Will is a senior architect at Palantir and the global head of its compute platform. Over the past 5 years, he has led or been extensively involved in Palantir’s work on Apache Spark, as well as its migrations to Parquet, to Spark on YARN, and most recently to Spark on Kubernetes. Most of his recent work has been focused on optimizing user-perceived performance via improvements to scheduling and autoscaling.
Kubernetes is an open-source containerization framework that makes it easy to manage applications in isolated environments at scale. In Apache Spark 2.3, Spark introduced support for native integration with Kubernetes. Palantir has been deeply involved with the development of Spark's Kubernetes integration from the beginning, and our largest production deployment now runs an average of ~5 million Spark pods per day, as part of tens of thousands of Spark applications.
Over the course of our adventures in migrating deployments from YARN to Kubernetes, we have overcome a number of performance, cost, & reliability hurdles: differences in shuffle performance due to smaller filesystem caches in containers; Kubernetes CPU limits causing inadvertent throttling of containers that run many Java threads; and lack of support for dynamic allocation leading to resource wastage. We intend to briefly describe our story of developing & deploying Spark-on-Kubernetes, as well as lessons learned from deploying containerized Spark applications in production.

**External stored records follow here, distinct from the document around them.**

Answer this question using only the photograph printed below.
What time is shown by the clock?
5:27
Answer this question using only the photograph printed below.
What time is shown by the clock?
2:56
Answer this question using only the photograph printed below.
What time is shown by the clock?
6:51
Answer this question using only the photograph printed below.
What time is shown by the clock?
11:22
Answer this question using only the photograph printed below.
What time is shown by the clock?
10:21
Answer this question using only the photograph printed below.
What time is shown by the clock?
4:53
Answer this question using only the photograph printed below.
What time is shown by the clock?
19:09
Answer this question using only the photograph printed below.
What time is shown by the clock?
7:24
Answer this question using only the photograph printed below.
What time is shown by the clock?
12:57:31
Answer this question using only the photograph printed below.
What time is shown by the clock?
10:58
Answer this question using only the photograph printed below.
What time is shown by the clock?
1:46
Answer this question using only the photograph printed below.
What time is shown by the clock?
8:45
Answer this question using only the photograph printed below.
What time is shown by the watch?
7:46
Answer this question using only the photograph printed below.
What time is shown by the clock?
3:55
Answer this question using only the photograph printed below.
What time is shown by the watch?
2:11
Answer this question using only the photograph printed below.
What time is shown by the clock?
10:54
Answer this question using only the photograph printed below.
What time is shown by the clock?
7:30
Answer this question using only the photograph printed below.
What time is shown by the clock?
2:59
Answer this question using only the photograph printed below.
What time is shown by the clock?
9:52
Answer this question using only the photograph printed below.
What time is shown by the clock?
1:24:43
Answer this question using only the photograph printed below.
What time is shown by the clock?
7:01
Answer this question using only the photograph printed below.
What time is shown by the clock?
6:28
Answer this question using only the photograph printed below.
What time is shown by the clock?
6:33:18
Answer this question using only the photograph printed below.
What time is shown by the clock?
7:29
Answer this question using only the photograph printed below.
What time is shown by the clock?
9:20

We will also describe our recently open-sourced extension (https://github.com/palantir/k8s-spark-scheduler) to the Kubernetes scheduler to better support Spark workloads & facilitate Spark-aware cluster autoscaling; our limited implementation of dynamic allocation on Kubernetes; and ongoing work that is required to support dynamic resource management & stable performance at scale (i.e., our work with the community on a pluggable external shuffle service API). Our hope is that our lessons learned and ongoing work will help other community members who want to use Spark on Kubernetes for their own workloads.